The Appeasement exhibit is housed in the main exhibition space at the museum opposite the display containing the original Vienna office of Simon Wiesenthal and an exhibit honoring Pope John Paul II and his solidarity with world Jewry. Electrosonic was challenged to fast-track the project in a tight time frame; part of the work was completed while the museum was open to the public.
The Appeasement exhibit's main feature is a giant relief map of Europe, which spans a curved wall, and its companion touch monitors.
"A Panasonic PT-DZ870LK ultra-short throw projector makes the map come alive with video images of the war's progression as it highlights how territories and borders morphed when World War II got underway and armies advanced," explains Electrosonic project manager Steve Calver.
The projector is mounted on the ceiling about two feet away from the map, which is covered with a slightly reflective projection surface. A 7thSense server warps the images onto the map which was created by Cortina Productions. A Dakota Audio ceiling speaker is mounted above the map to provide a narrowly directed audio field.
"Videos pop up and go away, arrows move, armies march - the display is constantly dynamic," Calver says. "With the ultra short-throw projector, you get a large projected image that people can stand much closer to than with traditional projection lenses without interfering with the projection envelope and creating shadows. In this specific application, the projector was a less expensive and more aesthetically appealing choice when compared to a custom surface mounted LED wall.
Adjacent to the map is a single Planar 70-inch multi-touch monitor, which enables up to four visitors to drill down and learn more about the subject. Headphones by the monitor allows visitors to listen to the specific content they are viewing. NLE computers drive the interactive content.
Electrosonic added hardware to the equipment rack in the Wiesenthal office and added programming for the new show to its ESCAN control software profile without disrupting existing playback for the other exhibits in the main space.
Electrosonic was also tasked with replacing all 24 of the museum's card reader CRT monitors with new 21.5-inch NEC LCD monitors. Upon entering the museum, each visitor receives a photo passport card with the story of a person whose life was changed by the events of the Holocaust. At one other location, the card provides additional information about that person as the war progressed and a printout at the final station.

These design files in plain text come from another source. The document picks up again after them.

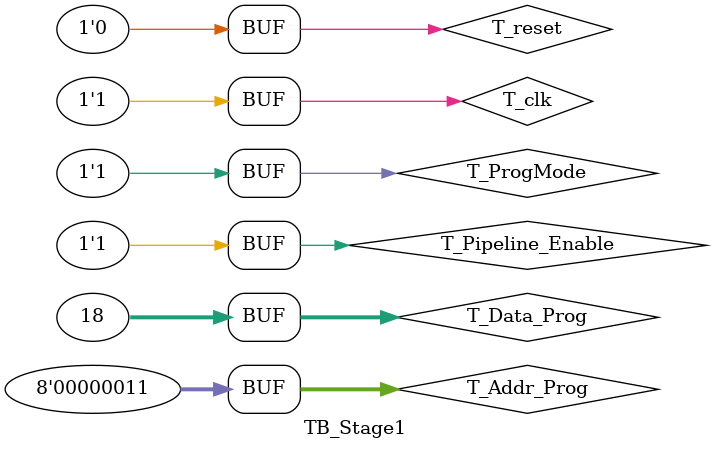
<source format=v>
`timescale 1ns/1ns
module TB_Stage1;
	
	reg				T_reset;
	reg				T_clk;
	reg				T_Pipeline_Enable;
	reg				T_ProgMode;
	reg		[31:0]	T_Data_Prog;
	reg		[7:0]	T_Addr_Prog;
	
	wire	[31:0]	T_Instruction;

	Stage1	DUT (
		.reset				(T_reset),
		.clk				(T_clk),
		.Pipeline_Enable	(T_Pipeline_Enable),
		.ProgMode			(T_ProgMode),
		.Data_Prog			(T_Data_Prog),
		.Addr_Prog			(T_Addr_Prog),
		.Instruction		(T_Instruction));
	
	always
	begin
		T_clk = 1'b0;
		#10;
		T_clk = 1'b1;
		#10;
	end
	
	initial
	begin
		T_reset = 1'b1;
		T_Pipeline_Enable = 1'b1;
		T_ProgMode = 1'b0; // Program State (Write)
		T_Addr_Prog = 8'd0;
		T_Data_Prog = 32'd0;
		
		#20;
		T_reset = 1'b0;
		T_Addr_Prog = 8'd0;
		T_Data_Prog = 32'd8;
		#20;
		T_Addr_Prog = 8'd1;
		T_Data_Prog = 32'd64;
		#20;
		T_Addr_Prog = 8'd2;
		T_Data_Prog = 32'd12;
		#20;
		T_Addr_Prog = 8'd3;
		T_Data_Prog = 32'd18;
		#20;
		
		T_ProgMode = 1'b1; // Run State (Read)
		#100;
	end
	
endmodule

// run 200ns
</source>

Electrosonic employed Chief mounts for the 70-inch Planar monitor and the new NEC LCD monitors. BrightSign players and Extron extenders were also used.
Yazdani Studio of CannonDesign was the architect. Cortina Productions was the film and interactives producer. Coastal served as the general contractor for the new exhibit; the museum has a service contract with Electronic for technical maintenance.
Electrosonic is an international audio-visual company that creates tailored, state-of-the-art solutions for a wide range of markets. Since its founding in 1964, Electrosonic has built a strong reputation for working on complex projects, both large and small, and has developed lasting partnerships with customers and suppliers. Beyond complete integrated systems, Electrosonic provides a comprehensive scope of services including technical design, projector lamp sales, maintenance and operational support.